Variant peptide database construction

The first step in variant protein identification was the generation of protein sequence databases containing the modified amino-acid sequences (Additional file 1: Figure S1a). Briefly, protein-level outputs from variant effect predictor [39] were parsed to proteins containing single amino-acid variants, insertions, deletions, frameshifts, stop-loss mutations, and fusions. Variant peptides were filtered against a canonical human proteome from UniProt (20,187 non-redundant proteins) to remove peptides that also mapped to this reference database. Variant sequences longer than six amino acids and containing up to two missed tryptic cleavages on either side of the mutated site were produced and added to the FASTA file.

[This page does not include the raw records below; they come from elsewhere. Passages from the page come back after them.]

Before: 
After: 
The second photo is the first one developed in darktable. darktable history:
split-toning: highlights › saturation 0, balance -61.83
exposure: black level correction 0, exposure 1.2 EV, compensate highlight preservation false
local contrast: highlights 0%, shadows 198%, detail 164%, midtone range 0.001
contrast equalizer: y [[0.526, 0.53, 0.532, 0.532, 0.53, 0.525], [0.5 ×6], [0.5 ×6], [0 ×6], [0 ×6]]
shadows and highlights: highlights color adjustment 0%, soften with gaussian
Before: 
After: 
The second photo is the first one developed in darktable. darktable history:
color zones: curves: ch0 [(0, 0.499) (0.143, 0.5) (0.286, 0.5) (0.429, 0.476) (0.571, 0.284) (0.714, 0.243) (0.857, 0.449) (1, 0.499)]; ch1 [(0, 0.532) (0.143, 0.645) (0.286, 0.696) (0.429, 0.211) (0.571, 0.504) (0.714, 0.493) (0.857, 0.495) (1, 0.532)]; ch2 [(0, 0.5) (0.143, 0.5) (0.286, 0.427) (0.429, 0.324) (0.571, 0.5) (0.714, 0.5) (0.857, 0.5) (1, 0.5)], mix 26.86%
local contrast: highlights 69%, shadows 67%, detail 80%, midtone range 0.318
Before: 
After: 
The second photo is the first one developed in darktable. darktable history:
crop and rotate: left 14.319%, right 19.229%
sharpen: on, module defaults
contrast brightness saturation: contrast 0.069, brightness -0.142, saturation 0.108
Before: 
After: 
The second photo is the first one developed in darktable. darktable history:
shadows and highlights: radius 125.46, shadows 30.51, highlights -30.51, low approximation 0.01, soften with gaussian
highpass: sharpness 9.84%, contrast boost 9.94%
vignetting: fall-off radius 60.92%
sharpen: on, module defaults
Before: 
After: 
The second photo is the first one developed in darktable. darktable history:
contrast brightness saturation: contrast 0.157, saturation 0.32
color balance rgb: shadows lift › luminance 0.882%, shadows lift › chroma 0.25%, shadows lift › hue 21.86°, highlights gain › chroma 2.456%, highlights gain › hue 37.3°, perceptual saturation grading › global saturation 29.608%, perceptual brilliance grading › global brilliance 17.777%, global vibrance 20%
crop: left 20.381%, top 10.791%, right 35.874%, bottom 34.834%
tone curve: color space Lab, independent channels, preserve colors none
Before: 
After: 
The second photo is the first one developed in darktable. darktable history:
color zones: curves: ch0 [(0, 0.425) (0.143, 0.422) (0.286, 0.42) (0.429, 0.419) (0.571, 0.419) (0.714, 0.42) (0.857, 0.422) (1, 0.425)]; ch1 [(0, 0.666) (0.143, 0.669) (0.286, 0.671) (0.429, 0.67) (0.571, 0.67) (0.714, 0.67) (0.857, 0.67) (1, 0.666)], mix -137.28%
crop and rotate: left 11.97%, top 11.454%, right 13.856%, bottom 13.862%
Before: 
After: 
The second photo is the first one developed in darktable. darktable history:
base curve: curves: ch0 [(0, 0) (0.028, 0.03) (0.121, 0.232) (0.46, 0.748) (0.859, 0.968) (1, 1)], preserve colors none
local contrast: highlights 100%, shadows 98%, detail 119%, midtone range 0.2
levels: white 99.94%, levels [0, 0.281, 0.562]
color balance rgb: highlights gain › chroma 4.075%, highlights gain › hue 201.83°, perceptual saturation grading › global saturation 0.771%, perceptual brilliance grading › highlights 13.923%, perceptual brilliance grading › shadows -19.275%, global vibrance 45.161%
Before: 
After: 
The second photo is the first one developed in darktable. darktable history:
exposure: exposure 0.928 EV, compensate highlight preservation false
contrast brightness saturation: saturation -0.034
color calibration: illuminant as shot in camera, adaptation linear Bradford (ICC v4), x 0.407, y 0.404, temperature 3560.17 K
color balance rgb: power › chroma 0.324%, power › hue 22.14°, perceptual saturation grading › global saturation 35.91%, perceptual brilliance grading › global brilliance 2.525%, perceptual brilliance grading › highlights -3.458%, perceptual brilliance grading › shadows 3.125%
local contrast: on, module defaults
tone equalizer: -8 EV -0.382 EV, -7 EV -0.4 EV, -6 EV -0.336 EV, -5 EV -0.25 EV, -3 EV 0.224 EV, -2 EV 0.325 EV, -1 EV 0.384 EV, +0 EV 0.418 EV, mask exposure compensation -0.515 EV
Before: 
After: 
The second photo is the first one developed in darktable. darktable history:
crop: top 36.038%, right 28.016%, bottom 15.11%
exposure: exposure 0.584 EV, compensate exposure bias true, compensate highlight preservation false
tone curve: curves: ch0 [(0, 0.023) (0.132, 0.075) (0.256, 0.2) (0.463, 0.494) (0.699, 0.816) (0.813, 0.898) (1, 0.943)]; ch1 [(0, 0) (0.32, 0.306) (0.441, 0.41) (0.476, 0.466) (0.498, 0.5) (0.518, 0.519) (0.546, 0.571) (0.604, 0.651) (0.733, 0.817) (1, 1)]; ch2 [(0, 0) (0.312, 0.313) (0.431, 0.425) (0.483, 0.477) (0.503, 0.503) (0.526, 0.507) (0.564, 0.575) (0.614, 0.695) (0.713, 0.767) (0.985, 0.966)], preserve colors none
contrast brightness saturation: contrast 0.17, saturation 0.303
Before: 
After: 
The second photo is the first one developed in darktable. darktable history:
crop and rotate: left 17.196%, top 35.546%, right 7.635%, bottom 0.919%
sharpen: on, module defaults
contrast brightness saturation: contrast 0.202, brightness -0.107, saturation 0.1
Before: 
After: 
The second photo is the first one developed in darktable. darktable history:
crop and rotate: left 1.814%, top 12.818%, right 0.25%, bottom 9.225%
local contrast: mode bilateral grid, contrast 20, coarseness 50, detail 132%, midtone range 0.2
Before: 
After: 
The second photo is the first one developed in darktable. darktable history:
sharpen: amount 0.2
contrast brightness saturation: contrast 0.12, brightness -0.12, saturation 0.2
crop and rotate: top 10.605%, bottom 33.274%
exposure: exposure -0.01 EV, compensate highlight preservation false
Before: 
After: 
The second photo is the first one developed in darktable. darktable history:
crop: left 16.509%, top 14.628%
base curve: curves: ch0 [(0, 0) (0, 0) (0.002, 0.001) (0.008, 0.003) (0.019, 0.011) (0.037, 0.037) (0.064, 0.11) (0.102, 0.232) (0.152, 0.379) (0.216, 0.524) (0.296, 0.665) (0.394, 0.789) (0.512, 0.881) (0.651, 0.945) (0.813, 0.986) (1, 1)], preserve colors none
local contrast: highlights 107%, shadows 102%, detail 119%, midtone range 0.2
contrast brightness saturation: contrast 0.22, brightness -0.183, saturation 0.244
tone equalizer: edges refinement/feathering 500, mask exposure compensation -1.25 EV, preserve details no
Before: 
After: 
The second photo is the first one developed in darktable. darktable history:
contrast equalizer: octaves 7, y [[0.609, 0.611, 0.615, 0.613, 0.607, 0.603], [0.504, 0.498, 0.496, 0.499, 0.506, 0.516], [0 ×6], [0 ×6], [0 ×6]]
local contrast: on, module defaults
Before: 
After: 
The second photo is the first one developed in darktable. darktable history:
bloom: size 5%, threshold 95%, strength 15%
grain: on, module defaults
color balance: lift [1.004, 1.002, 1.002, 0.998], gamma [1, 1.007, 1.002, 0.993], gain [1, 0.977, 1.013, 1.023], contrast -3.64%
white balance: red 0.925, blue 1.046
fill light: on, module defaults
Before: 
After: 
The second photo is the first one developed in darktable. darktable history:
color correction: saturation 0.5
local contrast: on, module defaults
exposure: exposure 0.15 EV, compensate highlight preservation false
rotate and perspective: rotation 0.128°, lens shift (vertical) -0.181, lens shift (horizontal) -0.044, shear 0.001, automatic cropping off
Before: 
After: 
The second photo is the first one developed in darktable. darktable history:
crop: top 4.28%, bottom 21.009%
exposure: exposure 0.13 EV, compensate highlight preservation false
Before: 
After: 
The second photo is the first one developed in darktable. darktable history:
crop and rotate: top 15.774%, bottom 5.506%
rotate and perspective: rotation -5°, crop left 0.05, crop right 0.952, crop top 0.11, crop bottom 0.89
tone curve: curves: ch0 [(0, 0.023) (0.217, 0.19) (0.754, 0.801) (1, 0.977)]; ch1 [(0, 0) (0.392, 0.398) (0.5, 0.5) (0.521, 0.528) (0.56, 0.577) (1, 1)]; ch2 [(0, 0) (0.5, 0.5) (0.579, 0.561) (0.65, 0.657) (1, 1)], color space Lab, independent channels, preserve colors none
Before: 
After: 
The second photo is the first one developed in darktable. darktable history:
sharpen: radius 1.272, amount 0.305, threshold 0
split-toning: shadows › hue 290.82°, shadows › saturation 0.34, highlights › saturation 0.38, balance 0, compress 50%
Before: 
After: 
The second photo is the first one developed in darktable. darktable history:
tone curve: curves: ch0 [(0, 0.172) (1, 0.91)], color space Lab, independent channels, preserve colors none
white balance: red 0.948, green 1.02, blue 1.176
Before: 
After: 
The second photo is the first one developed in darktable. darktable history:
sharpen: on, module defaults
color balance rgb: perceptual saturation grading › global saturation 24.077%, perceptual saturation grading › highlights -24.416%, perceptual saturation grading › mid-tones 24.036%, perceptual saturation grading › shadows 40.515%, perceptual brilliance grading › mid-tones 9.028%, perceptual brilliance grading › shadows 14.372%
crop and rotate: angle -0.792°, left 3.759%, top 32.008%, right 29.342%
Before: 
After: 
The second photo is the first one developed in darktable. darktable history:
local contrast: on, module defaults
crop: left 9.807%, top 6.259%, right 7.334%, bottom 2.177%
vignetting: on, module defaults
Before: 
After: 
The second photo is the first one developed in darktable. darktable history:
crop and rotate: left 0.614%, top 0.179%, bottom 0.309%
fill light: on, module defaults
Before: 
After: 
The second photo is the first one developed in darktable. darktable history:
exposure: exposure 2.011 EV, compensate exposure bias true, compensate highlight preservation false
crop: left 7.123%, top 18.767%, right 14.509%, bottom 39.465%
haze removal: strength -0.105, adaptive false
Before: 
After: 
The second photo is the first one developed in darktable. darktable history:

We explored variant-peptide detection with regards to proteogenomic database size and content. Variant proteins were obtained from five different sources: dbSNP [20]; COSMIC [21]; UniProt [22]; exome-seq [36]; and RNA-seq [37]. Augmented search databases were created in 23 different ways derived from combinations and subsets of these databases (Additional file 1: Figure S1b; Additional file 2). We defined community-based databases to include dbSNP, COSMIC, and variants annotated in UniProt. Four sub-databases of COSMIC and dbSNP were made to include single nucleotide variants, indels, variants affecting genes in the COSMIC cancer gene census and frameshifts, or stop losses or fusions. For sample-specific database searches, all 59 NCI60 cell-lines containing exome-seq data and 41 cell-lines containing RNA-seq data were used. Three further databases restricted to subsets of variants were generated for a total of four sample-specific databases per cell-line and per analyte type. We combined sample-specific and community-based databases in two different ways: we used a sample specific approach and a general approach where all RNA-seq and exome-sequencing (exome-seq) datasets were merged. In total, the RNA-seq cell-line data characterized 675 cell-lines, which were also included separately in their own database, as was all the exome-seq data. A total of 473 different database combinations (Additional file 3; Additional file 1: Figure S1b) were explored across all available cancer cell-lines.